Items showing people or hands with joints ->
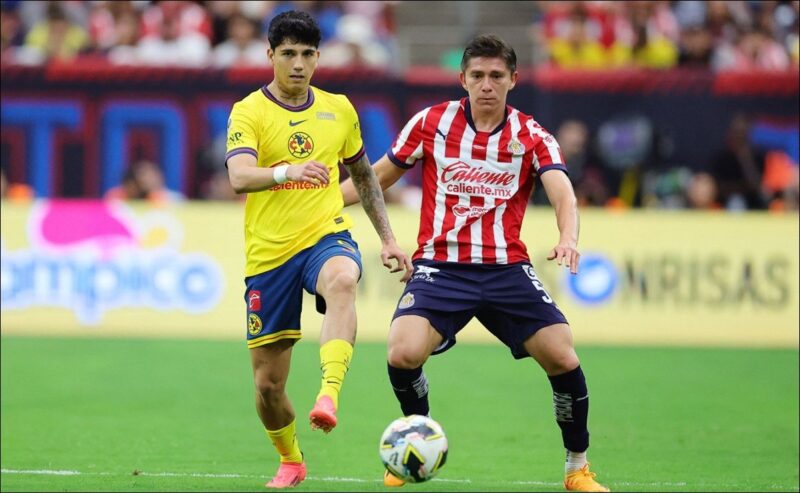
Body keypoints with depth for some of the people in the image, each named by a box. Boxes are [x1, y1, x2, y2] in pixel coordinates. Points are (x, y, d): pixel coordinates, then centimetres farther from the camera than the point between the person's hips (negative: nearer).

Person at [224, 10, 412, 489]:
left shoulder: (338, 109, 8)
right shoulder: (249, 112, -5)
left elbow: (364, 175, 24)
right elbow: (239, 177, -24)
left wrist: (388, 237, 20)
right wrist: (288, 171, -43)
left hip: (327, 236, 1)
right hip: (268, 252, -1)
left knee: (342, 281, -39)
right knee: (268, 382, 3)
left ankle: (329, 396, -50)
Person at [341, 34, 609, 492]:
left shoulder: (532, 136, 0)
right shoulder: (431, 123, 2)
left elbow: (563, 195, -16)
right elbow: (377, 177, 13)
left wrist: (568, 238, -37)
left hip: (507, 268, 0)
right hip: (440, 266, 0)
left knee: (564, 359, -12)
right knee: (403, 354, -24)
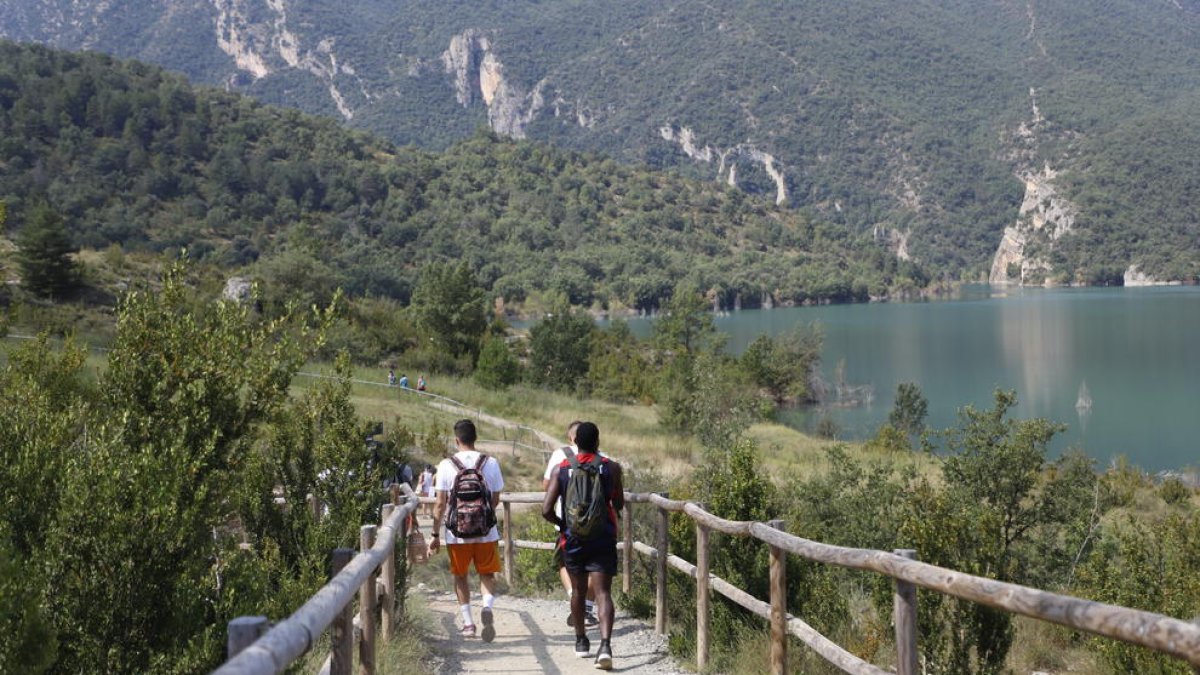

Task brief ->
Lay out the text of the items as a JSON list of strings, one string per line, starting at the beginning of the items and ending at the line that contains "left shoulder: (338, 109, 8)". Leave out blank lines and the pictures.

Written solution ->
[
  "Body keypoints with depth for some of the people in the image, each named by a box. Boxes are [x1, y1, x2, y2] in pixel coordinates. Points are (x, y, d): pixel coordinates, then centimetres farther from the camera than the point between the person's hips (negative: nearer).",
  "Person at [224, 10, 412, 489]:",
  "left shoulder: (338, 109, 8)"
]